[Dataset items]
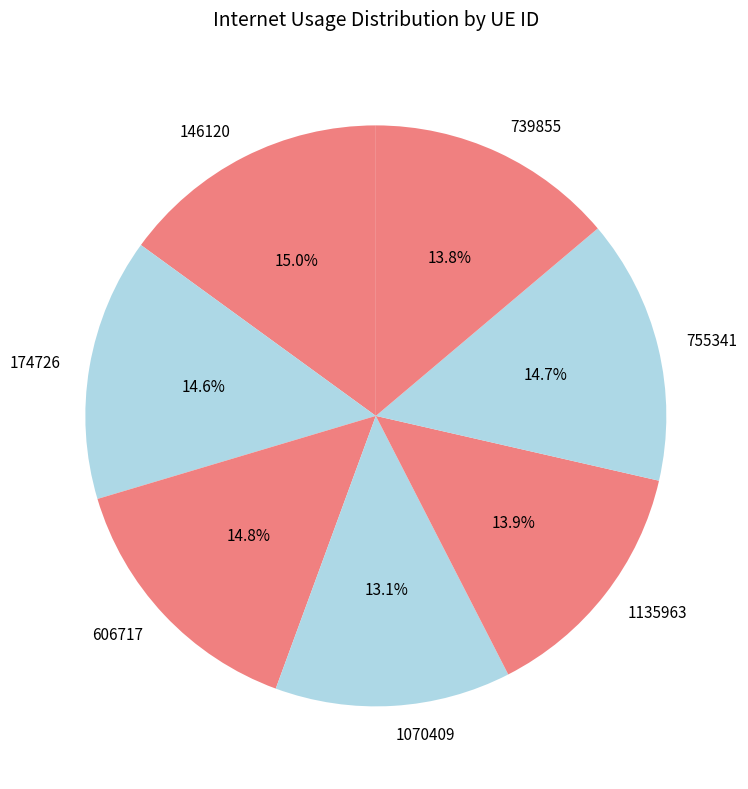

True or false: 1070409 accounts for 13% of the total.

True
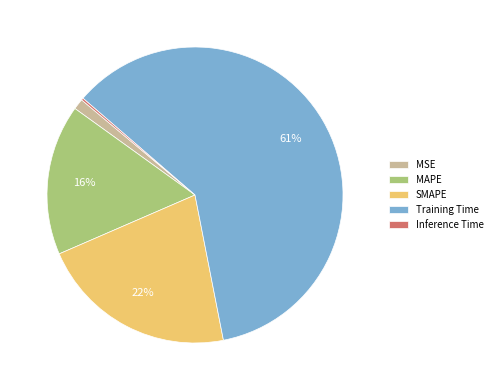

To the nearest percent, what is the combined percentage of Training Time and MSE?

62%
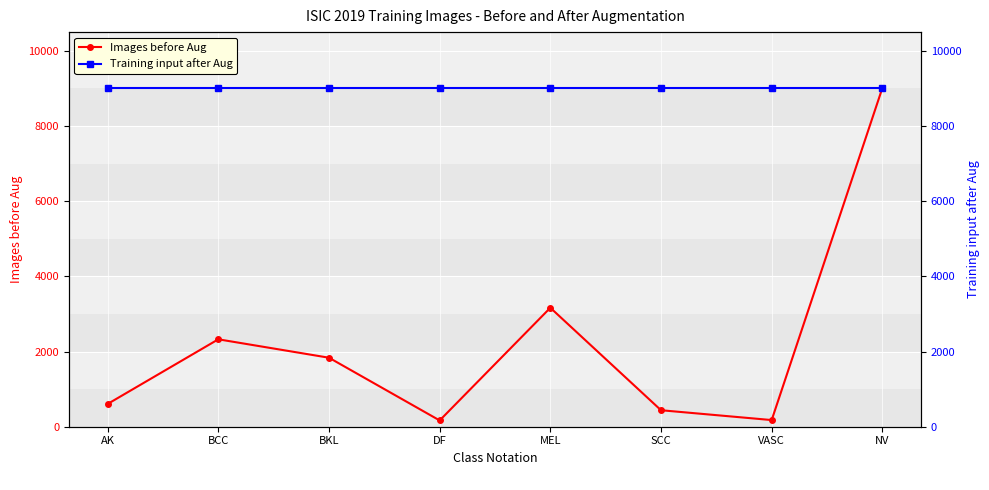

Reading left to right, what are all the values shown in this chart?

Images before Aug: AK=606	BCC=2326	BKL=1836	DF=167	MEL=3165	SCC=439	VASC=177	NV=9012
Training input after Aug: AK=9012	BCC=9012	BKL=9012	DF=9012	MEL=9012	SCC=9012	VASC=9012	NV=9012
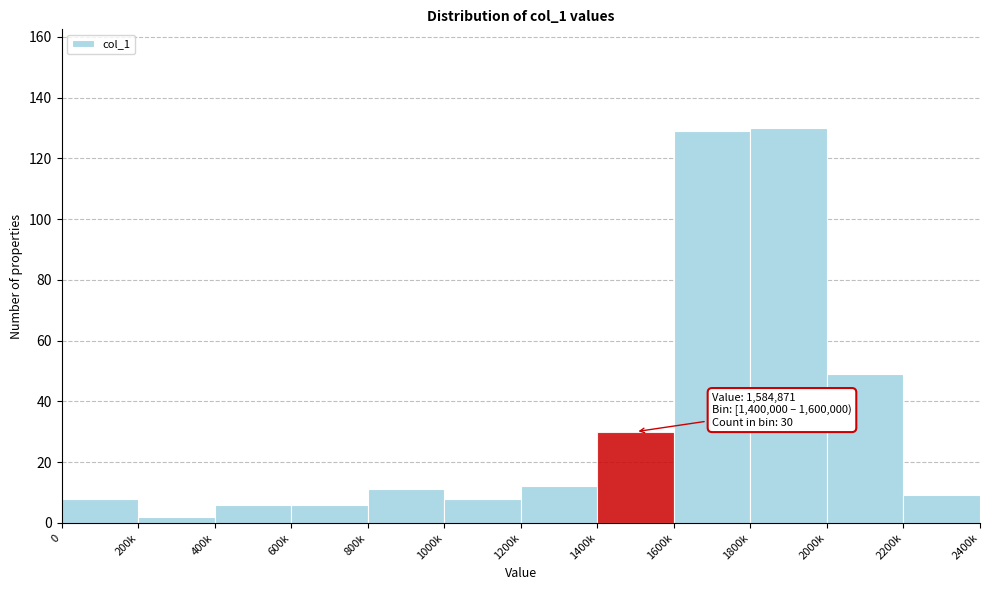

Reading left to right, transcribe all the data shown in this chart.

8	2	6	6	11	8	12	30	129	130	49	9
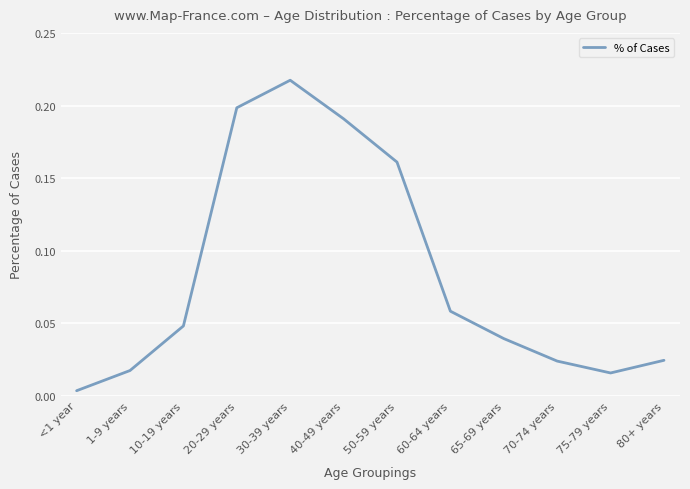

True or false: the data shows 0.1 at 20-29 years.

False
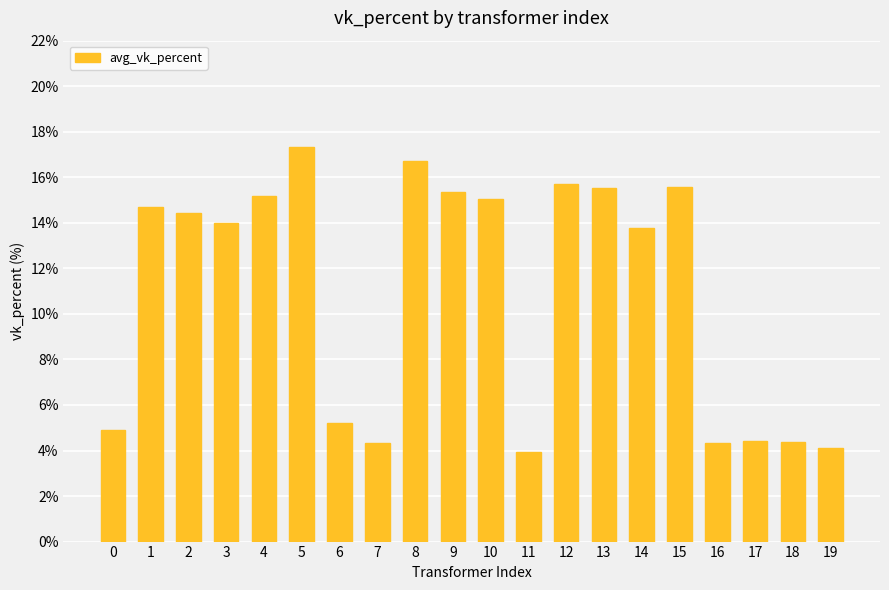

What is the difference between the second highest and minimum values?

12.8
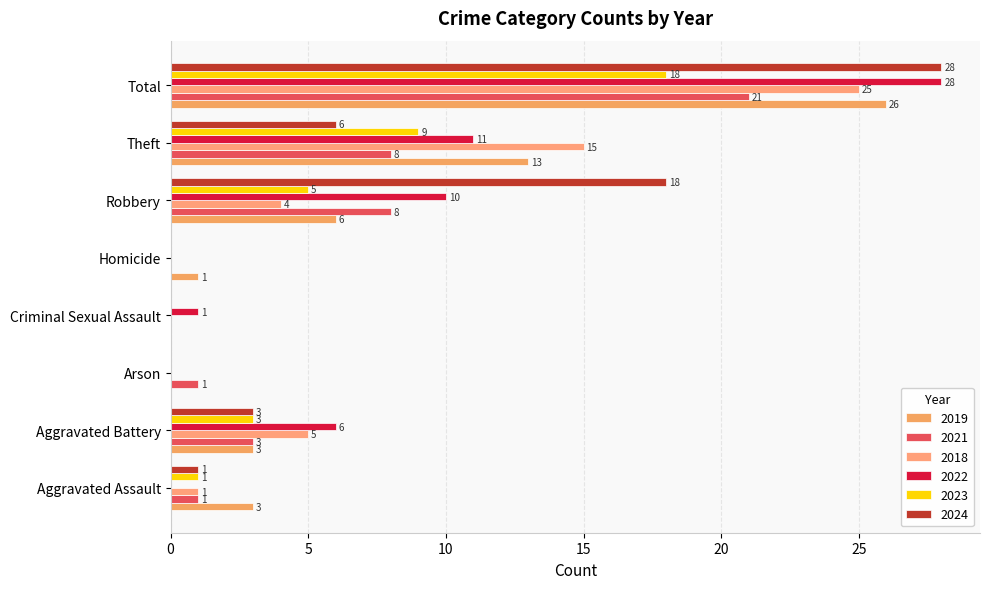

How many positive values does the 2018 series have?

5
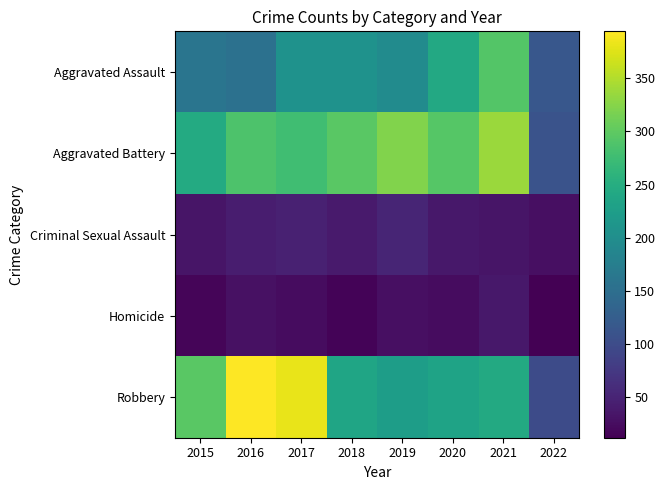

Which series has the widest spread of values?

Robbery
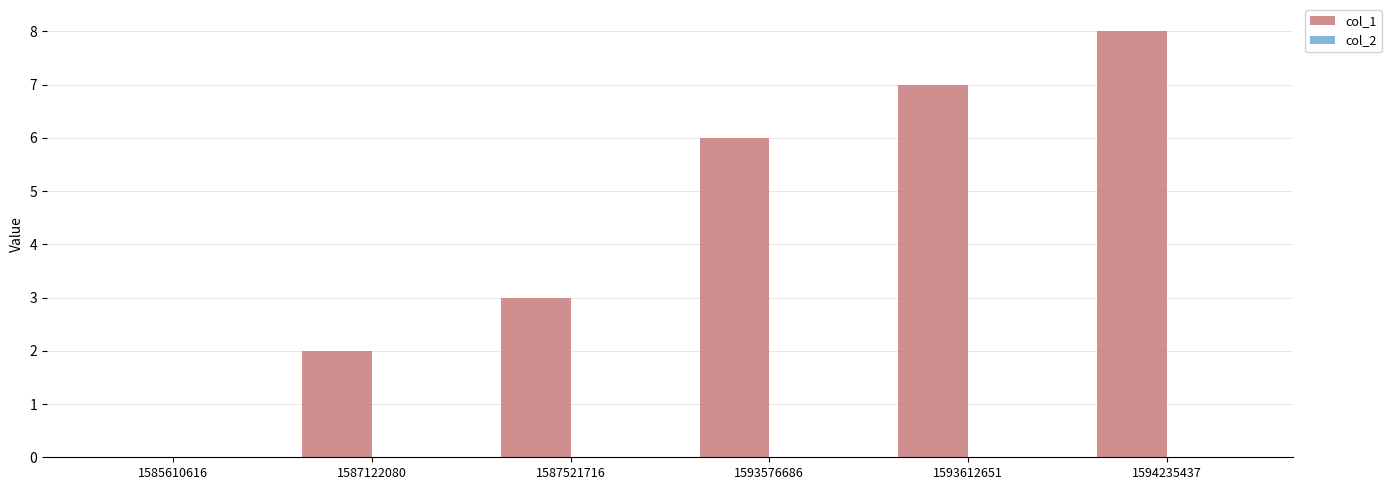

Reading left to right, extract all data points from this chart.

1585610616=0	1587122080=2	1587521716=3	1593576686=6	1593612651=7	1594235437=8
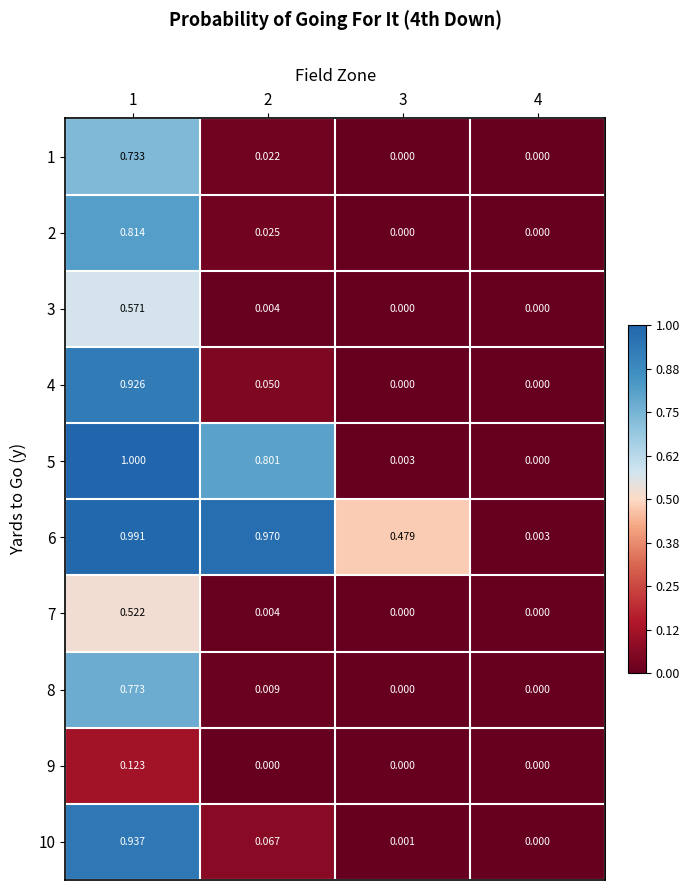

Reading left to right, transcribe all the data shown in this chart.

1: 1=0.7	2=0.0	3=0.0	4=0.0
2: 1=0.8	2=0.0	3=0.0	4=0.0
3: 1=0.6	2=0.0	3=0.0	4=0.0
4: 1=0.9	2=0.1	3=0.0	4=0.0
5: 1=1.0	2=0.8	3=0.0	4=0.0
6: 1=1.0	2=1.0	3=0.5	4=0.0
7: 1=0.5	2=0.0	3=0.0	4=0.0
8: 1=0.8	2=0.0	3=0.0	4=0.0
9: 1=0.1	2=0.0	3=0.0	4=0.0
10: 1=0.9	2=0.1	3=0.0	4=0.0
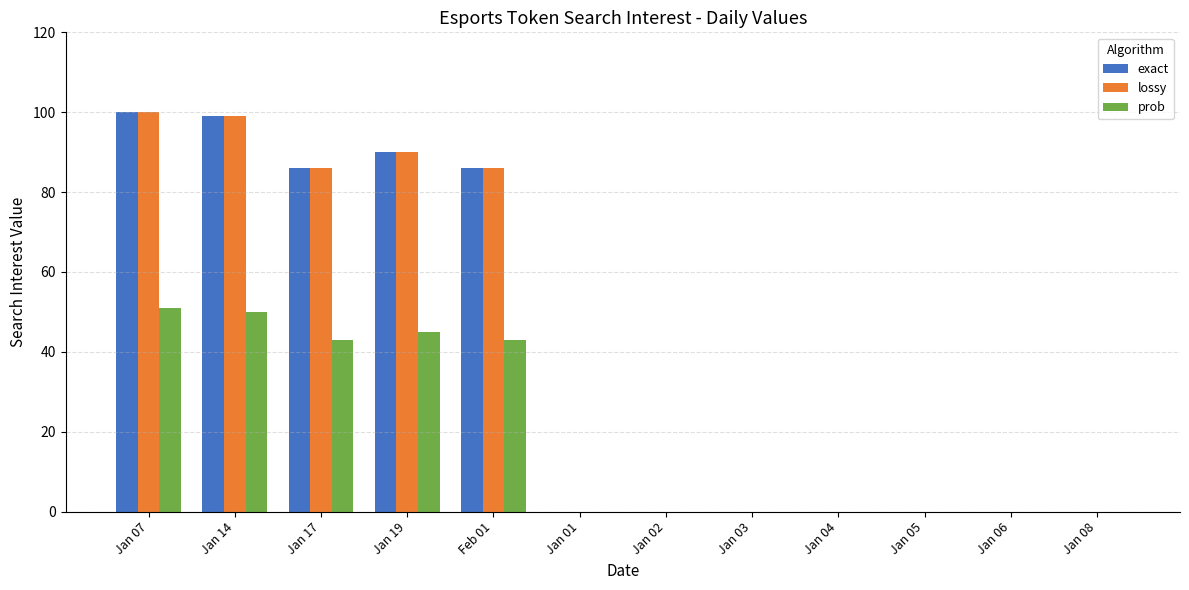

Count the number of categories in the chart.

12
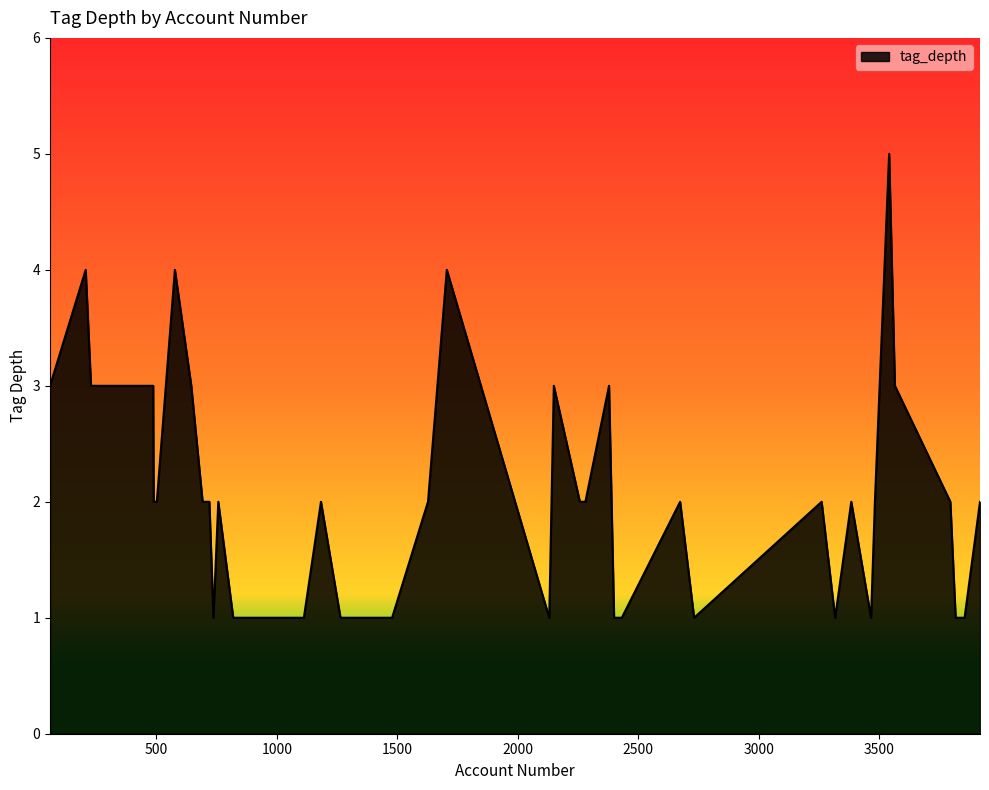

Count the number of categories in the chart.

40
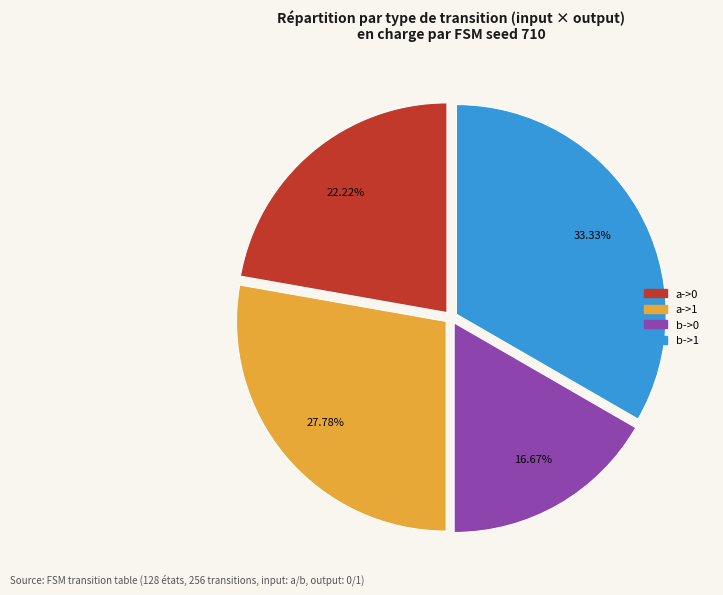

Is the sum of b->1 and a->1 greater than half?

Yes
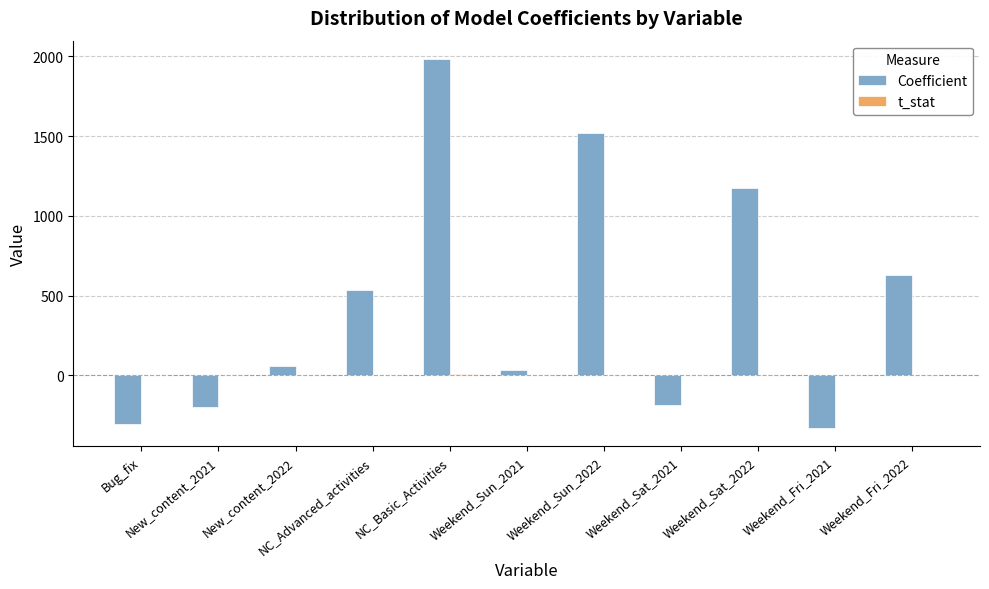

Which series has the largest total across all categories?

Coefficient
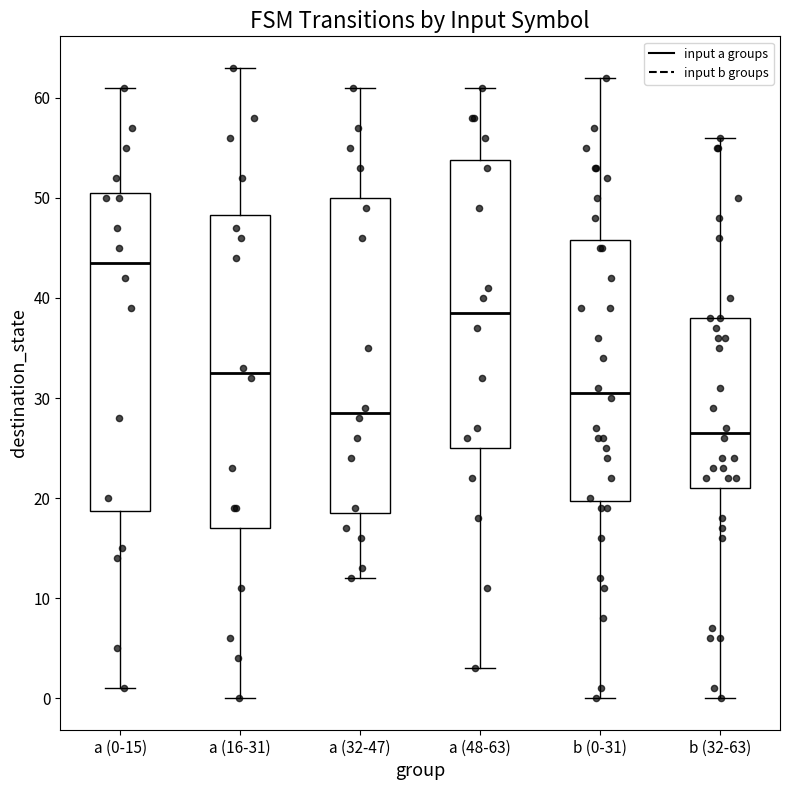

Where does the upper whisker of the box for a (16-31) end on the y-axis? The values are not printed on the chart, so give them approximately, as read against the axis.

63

# Instructions for the task:
Report how many lines of the items above contain the string "does", treating uppercase and lowercase as different. Give only the number.

# Solution:
2